▶ Task objective: Give again, unaltered, the line with "if (rst) begin q = 0; end" and all lines that follow it in the listing below, minus any pictures.

▶ Data for analysis:
******************************
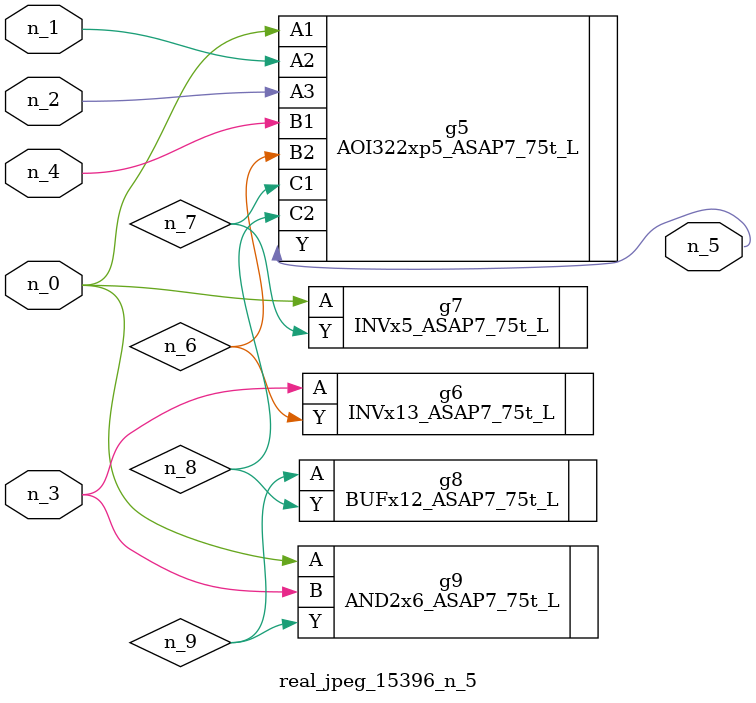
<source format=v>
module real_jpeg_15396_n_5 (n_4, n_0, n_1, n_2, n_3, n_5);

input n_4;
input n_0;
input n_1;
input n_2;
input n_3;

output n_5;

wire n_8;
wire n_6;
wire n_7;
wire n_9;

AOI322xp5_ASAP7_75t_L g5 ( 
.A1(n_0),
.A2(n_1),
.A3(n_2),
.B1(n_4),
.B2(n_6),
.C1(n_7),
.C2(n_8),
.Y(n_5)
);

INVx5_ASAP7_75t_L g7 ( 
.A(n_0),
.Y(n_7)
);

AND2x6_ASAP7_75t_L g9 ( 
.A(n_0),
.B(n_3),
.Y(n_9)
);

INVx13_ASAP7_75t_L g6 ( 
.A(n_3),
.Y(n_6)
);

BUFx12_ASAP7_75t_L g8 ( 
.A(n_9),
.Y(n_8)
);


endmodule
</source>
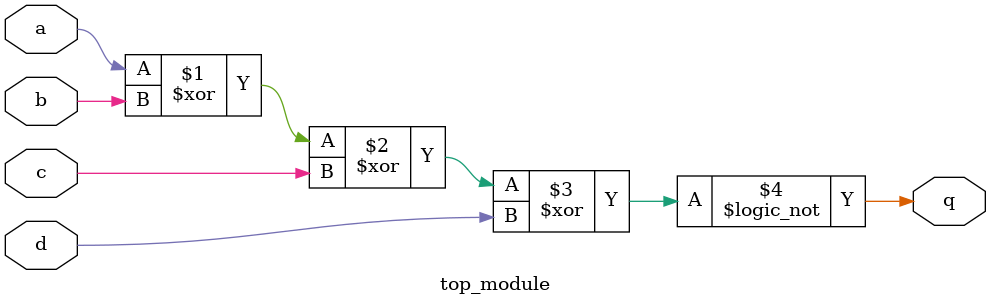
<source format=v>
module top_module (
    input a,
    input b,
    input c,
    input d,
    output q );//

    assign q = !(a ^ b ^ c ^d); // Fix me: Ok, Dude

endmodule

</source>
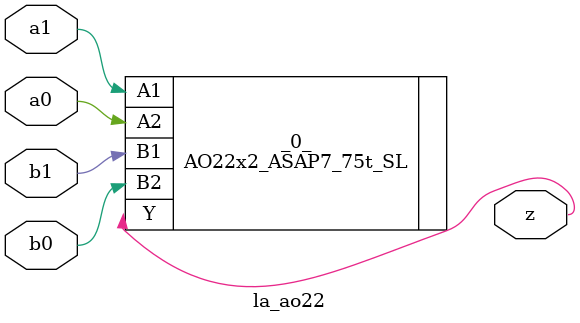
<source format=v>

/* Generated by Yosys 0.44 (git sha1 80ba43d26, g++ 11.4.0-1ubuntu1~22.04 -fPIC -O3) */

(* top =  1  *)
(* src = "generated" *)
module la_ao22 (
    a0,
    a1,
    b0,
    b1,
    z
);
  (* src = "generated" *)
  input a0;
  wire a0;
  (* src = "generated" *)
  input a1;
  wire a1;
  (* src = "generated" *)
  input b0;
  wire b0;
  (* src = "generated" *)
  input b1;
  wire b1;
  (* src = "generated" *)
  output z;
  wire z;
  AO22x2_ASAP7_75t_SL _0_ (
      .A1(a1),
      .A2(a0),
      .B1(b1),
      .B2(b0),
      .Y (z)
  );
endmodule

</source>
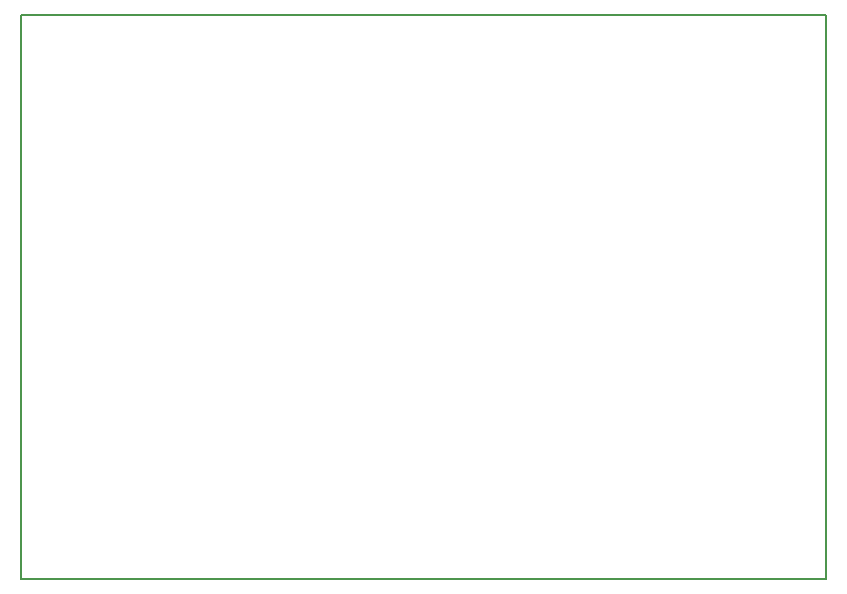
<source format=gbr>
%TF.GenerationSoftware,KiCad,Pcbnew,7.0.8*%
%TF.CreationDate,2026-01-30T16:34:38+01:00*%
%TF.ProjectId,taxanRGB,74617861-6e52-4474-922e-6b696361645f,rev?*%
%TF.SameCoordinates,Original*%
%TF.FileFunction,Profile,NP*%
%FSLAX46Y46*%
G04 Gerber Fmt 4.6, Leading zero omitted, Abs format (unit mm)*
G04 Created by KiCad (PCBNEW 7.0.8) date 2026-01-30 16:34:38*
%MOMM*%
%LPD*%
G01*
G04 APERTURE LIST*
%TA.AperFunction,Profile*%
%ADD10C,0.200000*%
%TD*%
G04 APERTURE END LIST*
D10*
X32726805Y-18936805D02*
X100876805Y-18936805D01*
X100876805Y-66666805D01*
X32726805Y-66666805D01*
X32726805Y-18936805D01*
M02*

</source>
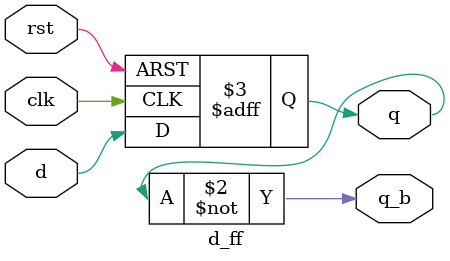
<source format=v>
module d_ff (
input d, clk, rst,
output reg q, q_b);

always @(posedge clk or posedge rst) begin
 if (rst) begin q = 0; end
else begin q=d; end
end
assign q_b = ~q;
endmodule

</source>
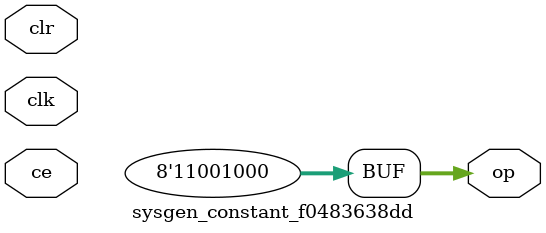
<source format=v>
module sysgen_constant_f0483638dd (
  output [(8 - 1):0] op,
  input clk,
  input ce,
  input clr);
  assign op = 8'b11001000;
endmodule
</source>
******************************
▶ Written solution:
 if (rst) begin q = 0; end
else begin q=d; end
end
assign q_b = ~q;
endmodule

</source>
<source format=v>
module sysgen_constant_f0483638dd (
  output [(8 - 1):0] op,
  input clk,
  input ce,
  input clr);
  assign op = 8'b11001000;
endmodule
</source>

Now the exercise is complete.